▶ **To be done**: Put every line of the items below into a single numbered list, leaving out the blank lines.

=======

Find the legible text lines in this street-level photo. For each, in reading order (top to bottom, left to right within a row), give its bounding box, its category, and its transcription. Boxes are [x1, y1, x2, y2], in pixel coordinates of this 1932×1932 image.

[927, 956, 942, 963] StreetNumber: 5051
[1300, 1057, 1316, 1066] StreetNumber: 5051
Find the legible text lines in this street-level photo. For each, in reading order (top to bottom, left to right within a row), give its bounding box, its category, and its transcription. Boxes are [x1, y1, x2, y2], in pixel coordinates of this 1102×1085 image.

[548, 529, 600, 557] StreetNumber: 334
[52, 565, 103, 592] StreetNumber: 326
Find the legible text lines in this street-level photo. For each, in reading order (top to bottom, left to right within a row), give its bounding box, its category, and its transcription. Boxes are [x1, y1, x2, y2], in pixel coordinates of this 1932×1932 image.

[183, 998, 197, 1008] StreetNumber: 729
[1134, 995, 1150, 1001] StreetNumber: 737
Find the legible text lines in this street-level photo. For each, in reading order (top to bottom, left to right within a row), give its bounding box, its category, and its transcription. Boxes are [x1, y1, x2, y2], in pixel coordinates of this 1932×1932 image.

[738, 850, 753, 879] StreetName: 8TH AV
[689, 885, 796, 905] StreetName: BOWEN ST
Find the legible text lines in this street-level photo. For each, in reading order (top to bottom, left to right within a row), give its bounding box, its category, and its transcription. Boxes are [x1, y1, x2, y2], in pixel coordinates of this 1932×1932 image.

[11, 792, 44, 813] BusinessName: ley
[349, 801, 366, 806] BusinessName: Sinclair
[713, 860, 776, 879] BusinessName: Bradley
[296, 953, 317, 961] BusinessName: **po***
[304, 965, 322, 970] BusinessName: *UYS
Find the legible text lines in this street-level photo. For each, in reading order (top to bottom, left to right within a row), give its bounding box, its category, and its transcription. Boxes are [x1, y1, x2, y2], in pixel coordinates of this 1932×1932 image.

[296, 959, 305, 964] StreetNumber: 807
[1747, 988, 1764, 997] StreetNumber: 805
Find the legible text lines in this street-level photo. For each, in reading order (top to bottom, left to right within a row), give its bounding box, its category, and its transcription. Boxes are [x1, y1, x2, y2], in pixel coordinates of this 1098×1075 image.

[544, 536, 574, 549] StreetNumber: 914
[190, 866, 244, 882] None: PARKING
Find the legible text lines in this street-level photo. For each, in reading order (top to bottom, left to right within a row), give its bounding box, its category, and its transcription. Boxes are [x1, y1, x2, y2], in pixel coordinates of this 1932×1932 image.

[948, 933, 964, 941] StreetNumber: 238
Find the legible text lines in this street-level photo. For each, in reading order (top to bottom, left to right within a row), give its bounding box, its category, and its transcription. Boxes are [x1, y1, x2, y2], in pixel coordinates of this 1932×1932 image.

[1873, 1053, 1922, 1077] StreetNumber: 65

=======

▶ **Exercise response**:
1. Find the legible text lines in this street-level photo. For each, in reading order (top to bottom, left to right within a row), give its bounding box, its category, and its transcription. Boxes are [x1, y1, x2, y2], in pixel coordinates of this 1932×1932 image.
2. [927, 956, 942, 963] StreetNumber: 5051
3. [1300, 1057, 1316, 1066] StreetNumber: 5051
4. Find the legible text lines in this street-level photo. For each, in reading order (top to bottom, left to right within a row), give its bounding box, its category, and its transcription. Boxes are [x1, y1, x2, y2], in pixel coordinates of this 1102×1085 image.
5. [548, 529, 600, 557] StreetNumber: 334
6. [52, 565, 103, 592] StreetNumber: 326
7. Find the legible text lines in this street-level photo. For each, in reading order (top to bottom, left to right within a row), give its bounding box, its category, and its transcription. Boxes are [x1, y1, x2, y2], in pixel coordinates of this 1932×1932 image.
8. [183, 998, 197, 1008] StreetNumber: 729
9. [1134, 995, 1150, 1001] StreetNumber: 737
10. Find the legible text lines in this street-level photo. For each, in reading order (top to bottom, left to right within a row), give its bounding box, its category, and its transcription. Boxes are [x1, y1, x2, y2], in pixel coordinates of this 1932×1932 image.
11. [738, 850, 753, 879] StreetName: 8TH AV
12. [689, 885, 796, 905] StreetName: BOWEN ST
13. Find the legible text lines in this street-level photo. For each, in reading order (top to bottom, left to right within a row), give its bounding box, its category, and its transcription. Boxes are [x1, y1, x2, y2], in pixel coordinates of this 1932×1932 image.
14. [11, 792, 44, 813] BusinessName: ley
15. [349, 801, 366, 806] BusinessName: Sinclair
16. [713, 860, 776, 879] BusinessName: Bradley
17. [296, 953, 317, 961] BusinessName: **po***
18. [304, 965, 322, 970] BusinessName: *UYS
19. Find the legible text lines in this street-level photo. For each, in reading order (top to bottom, left to right within a row), give its bounding box, its category, and its transcription. Boxes are [x1, y1, x2, y2], in pixel coordinates of this 1932×1932 image.
20. [296, 959, 305, 964] StreetNumber: 807
21. [1747, 988, 1764, 997] StreetNumber: 805
22. Find the legible text lines in this street-level photo. For each, in reading order (top to bottom, left to right within a row), give its bounding box, its category, and its transcription. Boxes are [x1, y1, x2, y2], in pixel coordinates of this 1098×1075 image.
23. [544, 536, 574, 549] StreetNumber: 914
24. [190, 866, 244, 882] None: PARKING
25. Find the legible text lines in this street-level photo. For each, in reading order (top to bottom, left to right within a row), give its bounding box, its category, and its transcription. Boxes are [x1, y1, x2, y2], in pixel coordinates of this 1932×1932 image.
26. [948, 933, 964, 941] StreetNumber: 238
27. Find the legible text lines in this street-level photo. For each, in reading order (top to bottom, left to right within a row), give its bounding box, its category, and its transcription. Boxes are [x1, y1, x2, y2], in pixel coordinates of this 1932×1932 image.
28. [1873, 1053, 1922, 1077] StreetNumber: 65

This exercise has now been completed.